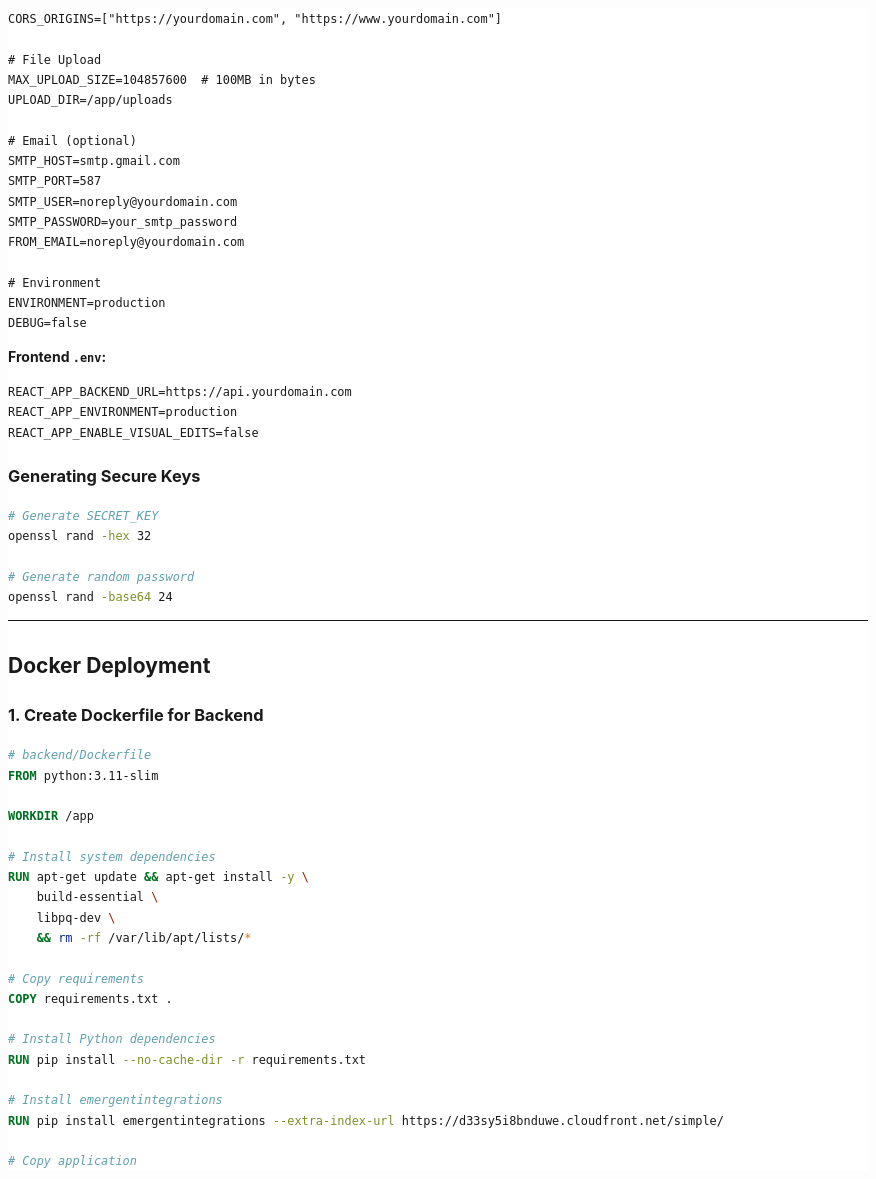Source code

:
 ```env
CORS_ORIGINS=["https://yourdomain.com", "https://www.yourdomain.com"]

# File Upload
MAX_UPLOAD_SIZE=104857600  # 100MB in bytes
UPLOAD_DIR=/app/uploads

# Email (optional)
SMTP_HOST=smtp.gmail.com
SMTP_PORT=587
SMTP_USER=noreply@yourdomain.com
SMTP_PASSWORD=your_smtp_password
FROM_EMAIL=noreply@yourdomain.com

# Environment
ENVIRONMENT=production
DEBUG=false
```

**Frontend `.env`:**
```env
REACT_APP_BACKEND_URL=https://api.yourdomain.com
REACT_APP_ENVIRONMENT=production
REACT_APP_ENABLE_VISUAL_EDITS=false
```

### Generating Secure Keys

```bash
# Generate SECRET_KEY
openssl rand -hex 32

# Generate random password
openssl rand -base64 24
```

---

## Docker Deployment

### 1. Create Dockerfile for Backend

```dockerfile
# backend/Dockerfile
FROM python:3.11-slim

WORKDIR /app

# Install system dependencies
RUN apt-get update && apt-get install -y \
    build-essential \
    libpq-dev \
    && rm -rf /var/lib/apt/lists/*

# Copy requirements
COPY requirements.txt .

# Install Python dependencies
RUN pip install --no-cache-dir -r requirements.txt

# Install emergentintegrations
RUN pip install emergentintegrations --extra-index-url https://d33sy5i8bnduwe.cloudfront.net/simple/

# Copy application
```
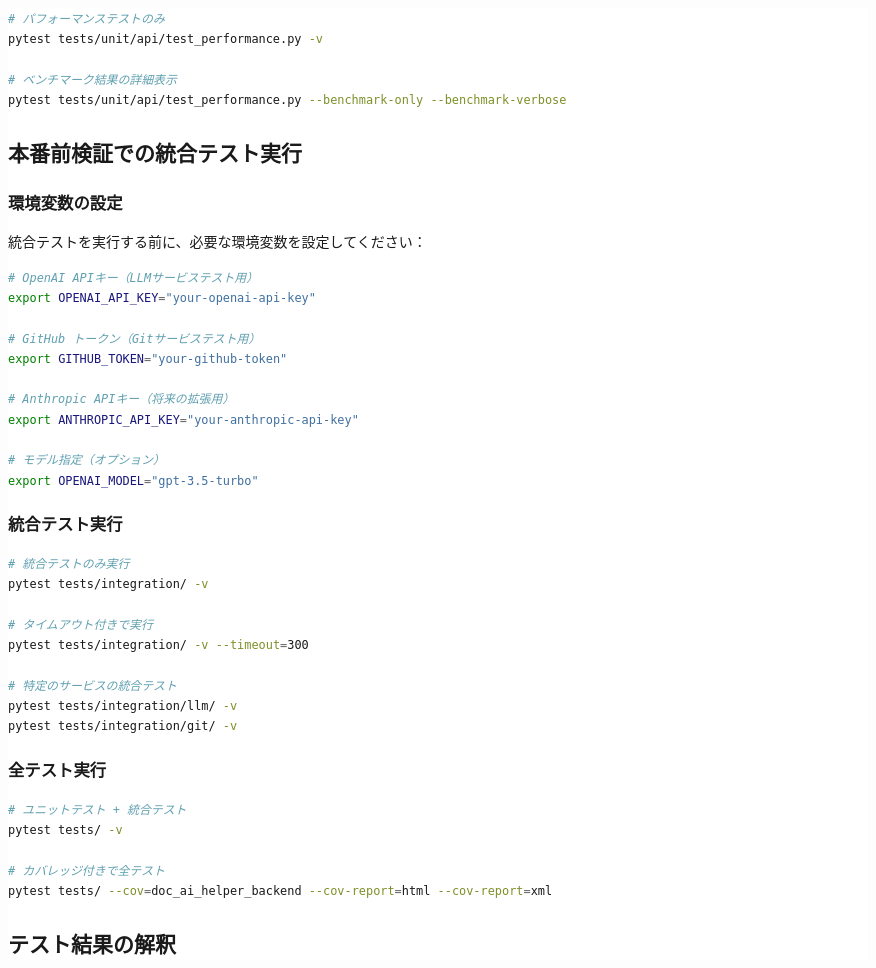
 ```bash
# パフォーマンステストのみ
pytest tests/unit/api/test_performance.py -v

# ベンチマーク結果の詳細表示
pytest tests/unit/api/test_performance.py --benchmark-only --benchmark-verbose
```

## 本番前検証での統合テスト実行

### 環境変数の設定

統合テストを実行する前に、必要な環境変数を設定してください：

```bash
# OpenAI APIキー（LLMサービステスト用）
export OPENAI_API_KEY="your-openai-api-key"

# GitHub トークン（Gitサービステスト用）
export GITHUB_TOKEN="your-github-token"

# Anthropic APIキー（将来の拡張用）
export ANTHROPIC_API_KEY="your-anthropic-api-key"

# モデル指定（オプション）
export OPENAI_MODEL="gpt-3.5-turbo"
```

### 統合テスト実行

```bash
# 統合テストのみ実行
pytest tests/integration/ -v

# タイムアウト付きで実行
pytest tests/integration/ -v --timeout=300

# 特定のサービスの統合テスト
pytest tests/integration/llm/ -v
pytest tests/integration/git/ -v
```

### 全テスト実行

```bash
# ユニットテスト + 統合テスト
pytest tests/ -v

# カバレッジ付きで全テスト
pytest tests/ --cov=doc_ai_helper_backend --cov-report=html --cov-report=xml
```

## テスト結果の解釈
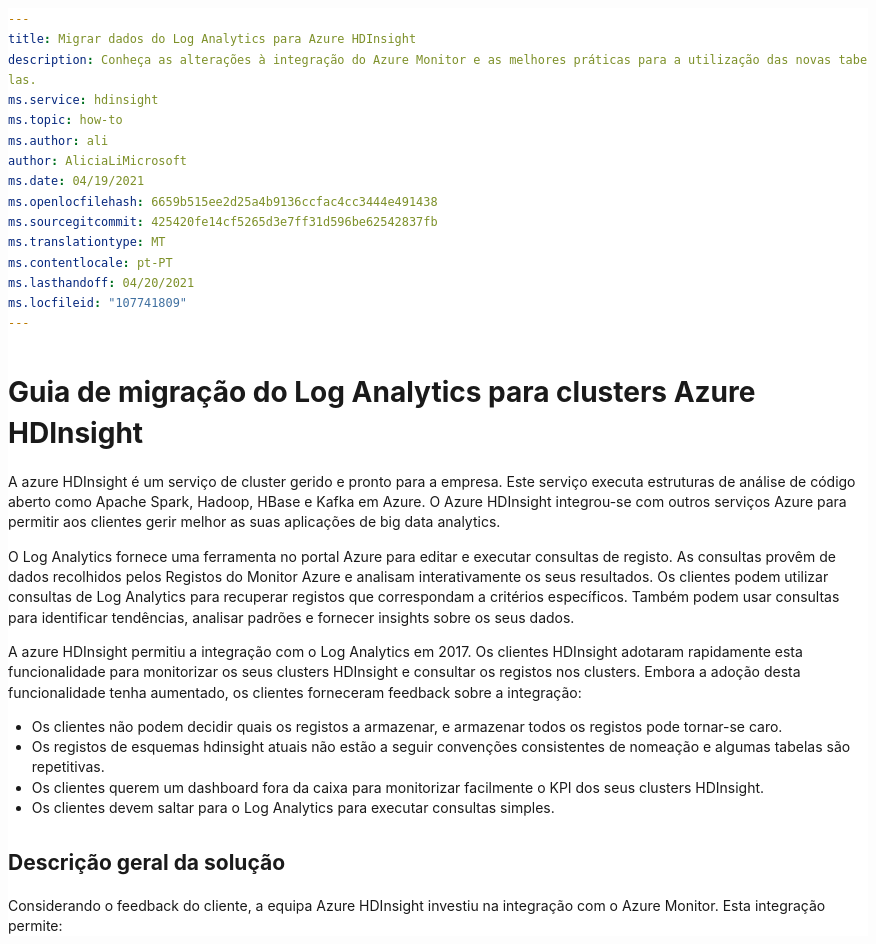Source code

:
 ```yaml
---
title: Migrar dados do Log Analytics para Azure HDInsight
description: Conheça as alterações à integração do Azure Monitor e as melhores práticas para a utilização das novas tabelas.
ms.service: hdinsight
ms.topic: how-to
ms.author: ali
author: AliciaLiMicrosoft
ms.date: 04/19/2021
ms.openlocfilehash: 6659b515ee2d25a4b9136ccfac4cc3444e491438
ms.sourcegitcommit: 425420fe14cf5265d3e7ff31d596be62542837fb
ms.translationtype: MT
ms.contentlocale: pt-PT
ms.lasthandoff: 04/20/2021
ms.locfileid: "107741809"
---
```

# <a name="log-analytics-migration-guide-for-azure-hdinsight-clusters"></a>Guia de migração do Log Analytics para clusters Azure HDInsight

 A azure HDInsight é um serviço de cluster gerido e pronto para a empresa. Este serviço executa estruturas de análise de código aberto como Apache Spark, Hadoop, HBase e Kafka em Azure. O Azure HDInsight integrou-se com outros serviços Azure para permitir aos clientes gerir melhor as suas aplicações de big data analytics.

O Log Analytics fornece uma ferramenta no portal Azure para editar e executar consultas de registo. As consultas provêm de dados recolhidos pelos Registos do Monitor Azure e analisam interativamente os seus resultados. Os clientes podem utilizar consultas de Log Analytics para recuperar registos que correspondam a critérios específicos. Também podem usar consultas para identificar tendências, analisar padrões e fornecer insights sobre os seus dados.

A azure HDInsight permitiu a integração com o Log Analytics em 2017. Os clientes HDInsight adotaram rapidamente esta funcionalidade para monitorizar os seus clusters HDInsight e consultar os registos nos clusters. Embora a adoção desta funcionalidade tenha aumentado, os clientes forneceram feedback sobre a integração:

- Os clientes não podem decidir quais os registos a armazenar, e armazenar todos os registos pode tornar-se caro.
- Os registos de esquemas hdinsight atuais não estão a seguir convenções consistentes de nomeação e algumas tabelas são repetitivas.
- Os clientes querem um dashboard fora da caixa para monitorizar facilmente o KPI dos seus clusters HDInsight.
- Os clientes devem saltar para o Log Analytics para executar consultas simples.

## <a name="solution-overview"></a>Descrição geral da solução

Considerando o feedback do cliente, a equipa Azure HDInsight investiu na integração com o Azure Monitor. Esta integração permite:

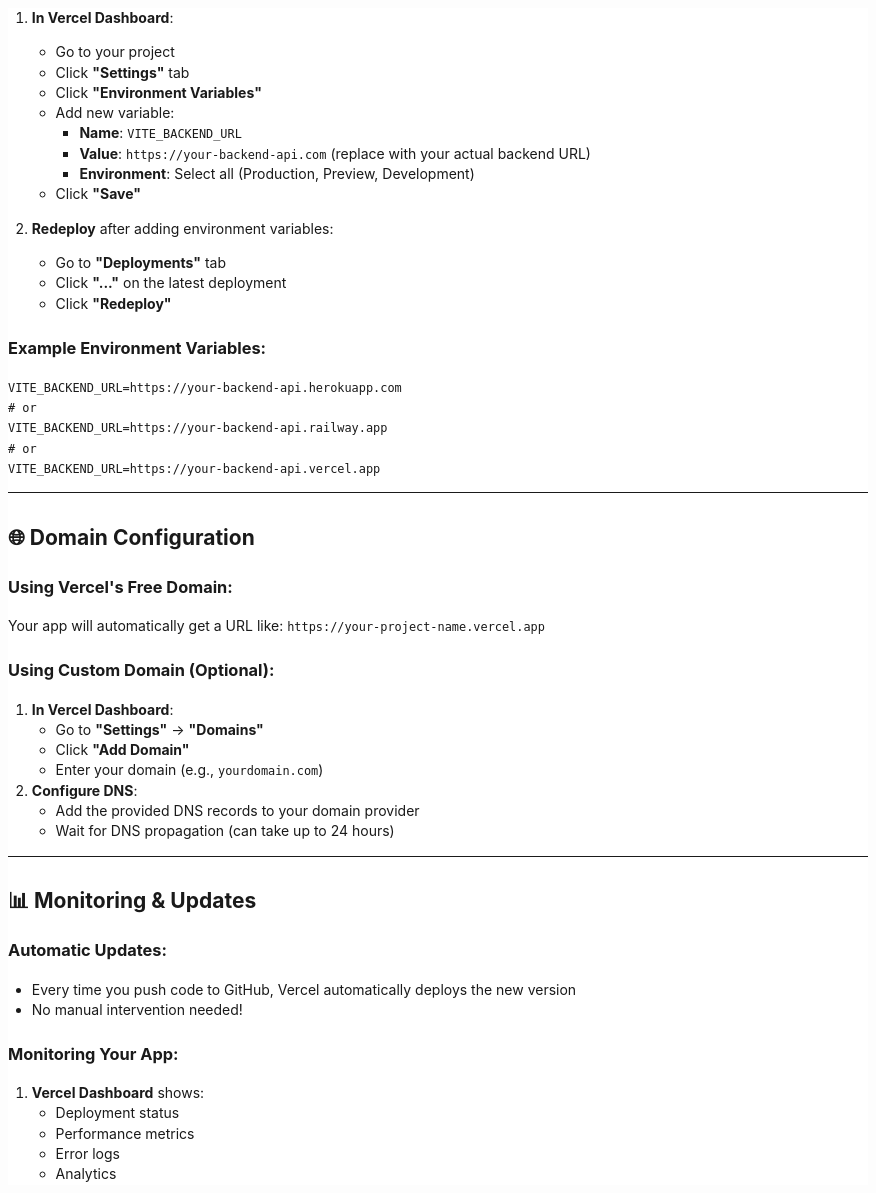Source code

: 1. **In Vercel Dashboard**:
   - Go to your project
   - Click **"Settings"** tab
   - Click **"Environment Variables"**
   - Add new variable:
     - **Name**: `VITE_BACKEND_URL`
     - **Value**: `https://your-backend-api.com` (replace with your actual backend URL)
     - **Environment**: Select all (Production, Preview, Development)
   - Click **"Save"**

2. **Redeploy** after adding environment variables:
   - Go to **"Deployments"** tab
   - Click **"..."** on the latest deployment
   - Click **"Redeploy"**

### Example Environment Variables:
```env
VITE_BACKEND_URL=https://your-backend-api.herokuapp.com
# or
VITE_BACKEND_URL=https://your-backend-api.railway.app
# or
VITE_BACKEND_URL=https://your-backend-api.vercel.app
```

---

## 🌐 Domain Configuration

### Using Vercel's Free Domain:
Your app will automatically get a URL like: `https://your-project-name.vercel.app`

### Using Custom Domain (Optional):
1. **In Vercel Dashboard**:
   - Go to **"Settings"** → **"Domains"**
   - Click **"Add Domain"**
   - Enter your domain (e.g., `yourdomain.com`)
2. **Configure DNS**:
   - Add the provided DNS records to your domain provider
   - Wait for DNS propagation (can take up to 24 hours)

---

## 📊 Monitoring & Updates

### Automatic Updates:
- Every time you push code to GitHub, Vercel automatically deploys the new version
- No manual intervention needed!

### Monitoring Your App:
1. **Vercel Dashboard** shows:
   - Deployment status
   - Performance metrics
   - Error logs
   - Analytics
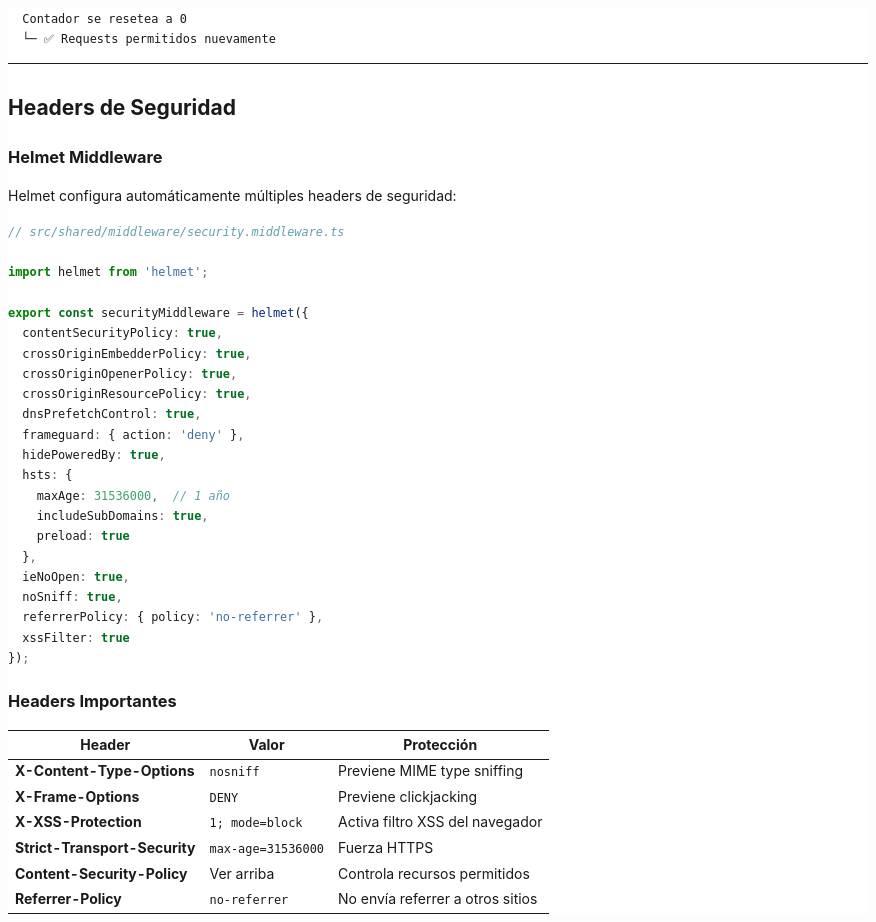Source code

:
 ```
  Contador se resetea a 0
  └─ ✅ Requests permitidos nuevamente
```

---

## Headers de Seguridad

### Helmet Middleware

Helmet configura automáticamente múltiples headers de seguridad:

```typescript
// src/shared/middleware/security.middleware.ts

import helmet from 'helmet';

export const securityMiddleware = helmet({
  contentSecurityPolicy: true,
  crossOriginEmbedderPolicy: true,
  crossOriginOpenerPolicy: true,
  crossOriginResourcePolicy: true,
  dnsPrefetchControl: true,
  frameguard: { action: 'deny' },
  hidePoweredBy: true,
  hsts: {
    maxAge: 31536000,  // 1 año
    includeSubDomains: true,
    preload: true
  },
  ieNoOpen: true,
  noSniff: true,
  referrerPolicy: { policy: 'no-referrer' },
  xssFilter: true
});
```

### Headers Importantes

| Header | Valor | Protección |
|--------|-------|------------|
| **X-Content-Type-Options** | `nosniff` | Previene MIME type sniffing |
| **X-Frame-Options** | `DENY` | Previene clickjacking |
| **X-XSS-Protection** | `1; mode=block` | Activa filtro XSS del navegador |
| **Strict-Transport-Security** | `max-age=31536000` | Fuerza HTTPS |
| **Content-Security-Policy** | Ver arriba | Controla recursos permitidos |
| **Referrer-Policy** | `no-referrer` | No envía referrer a otros sitios |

........

Only the number is wanted: how many lines above include the word "APIキー"?

2